● **Work order**
Find every line in the records below that holds the word "mechanism", and copy it out.
══════
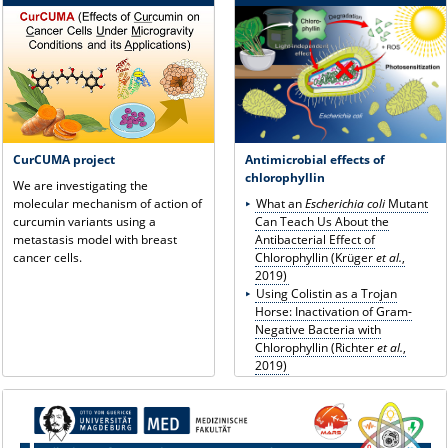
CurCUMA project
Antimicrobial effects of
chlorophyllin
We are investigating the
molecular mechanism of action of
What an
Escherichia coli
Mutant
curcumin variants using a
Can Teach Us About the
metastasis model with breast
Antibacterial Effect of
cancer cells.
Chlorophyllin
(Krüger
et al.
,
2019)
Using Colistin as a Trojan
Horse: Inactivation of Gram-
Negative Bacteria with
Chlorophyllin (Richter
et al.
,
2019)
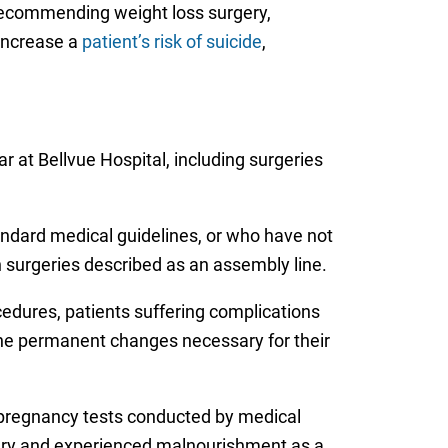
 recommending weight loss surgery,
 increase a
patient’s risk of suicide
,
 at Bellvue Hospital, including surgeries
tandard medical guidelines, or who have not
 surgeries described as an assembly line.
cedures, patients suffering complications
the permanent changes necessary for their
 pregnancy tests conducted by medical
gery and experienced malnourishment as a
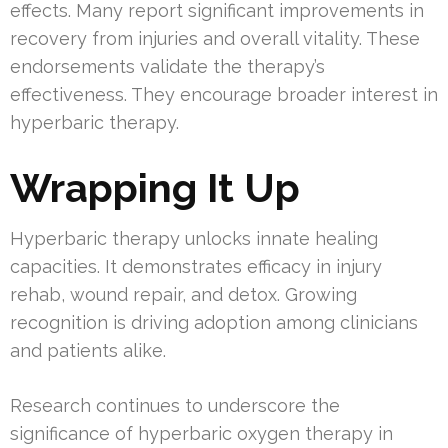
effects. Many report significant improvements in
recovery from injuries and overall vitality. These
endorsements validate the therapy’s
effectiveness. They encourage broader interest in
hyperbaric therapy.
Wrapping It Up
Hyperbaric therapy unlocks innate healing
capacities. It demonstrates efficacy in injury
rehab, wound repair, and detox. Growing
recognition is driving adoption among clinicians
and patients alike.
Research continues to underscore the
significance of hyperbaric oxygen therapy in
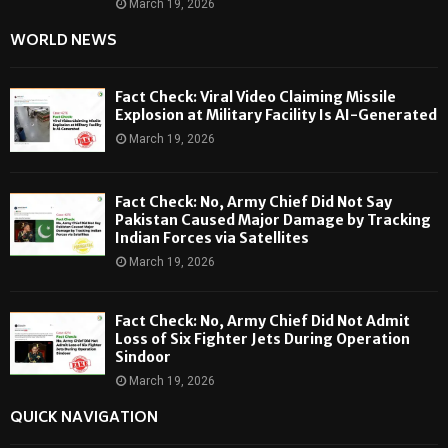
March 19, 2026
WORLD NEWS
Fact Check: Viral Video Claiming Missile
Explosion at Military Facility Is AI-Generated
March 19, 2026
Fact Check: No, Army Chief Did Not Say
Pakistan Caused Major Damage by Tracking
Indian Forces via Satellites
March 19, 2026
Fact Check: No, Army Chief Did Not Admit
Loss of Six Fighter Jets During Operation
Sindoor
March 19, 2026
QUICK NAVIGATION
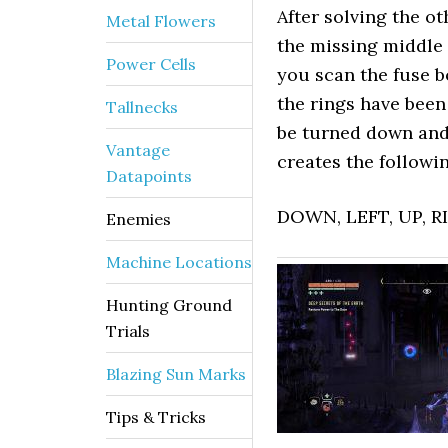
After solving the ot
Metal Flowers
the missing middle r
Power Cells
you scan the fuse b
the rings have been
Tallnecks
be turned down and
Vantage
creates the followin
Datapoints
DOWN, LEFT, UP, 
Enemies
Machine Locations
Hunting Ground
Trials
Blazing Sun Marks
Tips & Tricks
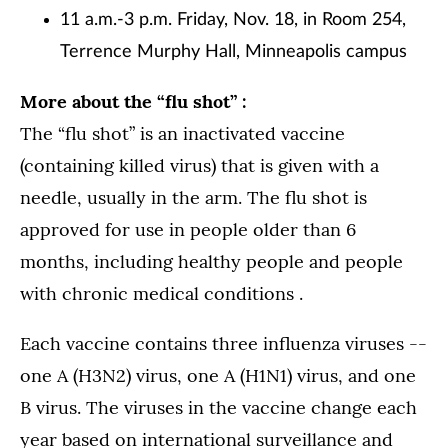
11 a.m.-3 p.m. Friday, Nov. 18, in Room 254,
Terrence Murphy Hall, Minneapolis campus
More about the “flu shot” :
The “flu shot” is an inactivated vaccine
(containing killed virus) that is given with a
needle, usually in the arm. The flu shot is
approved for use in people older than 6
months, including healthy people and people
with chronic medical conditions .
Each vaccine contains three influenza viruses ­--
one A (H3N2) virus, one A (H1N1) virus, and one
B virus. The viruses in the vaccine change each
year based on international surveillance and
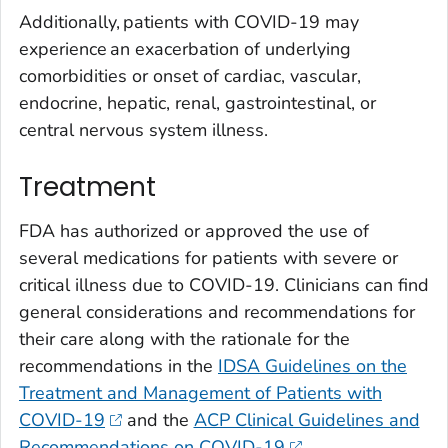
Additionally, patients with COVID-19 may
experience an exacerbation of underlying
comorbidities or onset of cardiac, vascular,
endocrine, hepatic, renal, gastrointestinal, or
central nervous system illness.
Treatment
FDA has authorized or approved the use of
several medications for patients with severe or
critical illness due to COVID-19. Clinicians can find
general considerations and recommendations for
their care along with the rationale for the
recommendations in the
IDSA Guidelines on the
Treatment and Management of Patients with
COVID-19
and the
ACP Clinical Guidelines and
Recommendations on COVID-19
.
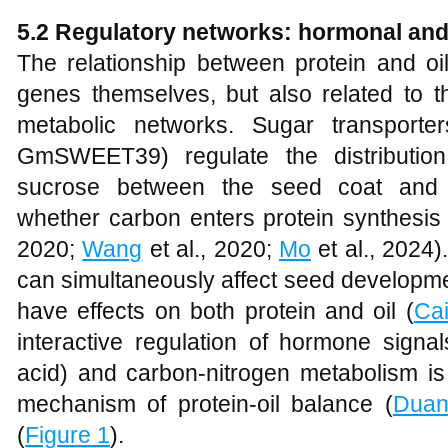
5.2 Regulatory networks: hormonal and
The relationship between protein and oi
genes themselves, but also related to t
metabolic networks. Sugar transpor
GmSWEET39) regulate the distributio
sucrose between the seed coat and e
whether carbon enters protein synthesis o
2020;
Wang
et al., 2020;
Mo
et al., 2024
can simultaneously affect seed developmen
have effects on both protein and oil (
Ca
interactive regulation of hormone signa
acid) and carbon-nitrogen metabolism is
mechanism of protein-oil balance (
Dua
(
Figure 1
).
══════
● **Your solution**
molecular mechanism of action of
mechanism of protein-oil balance (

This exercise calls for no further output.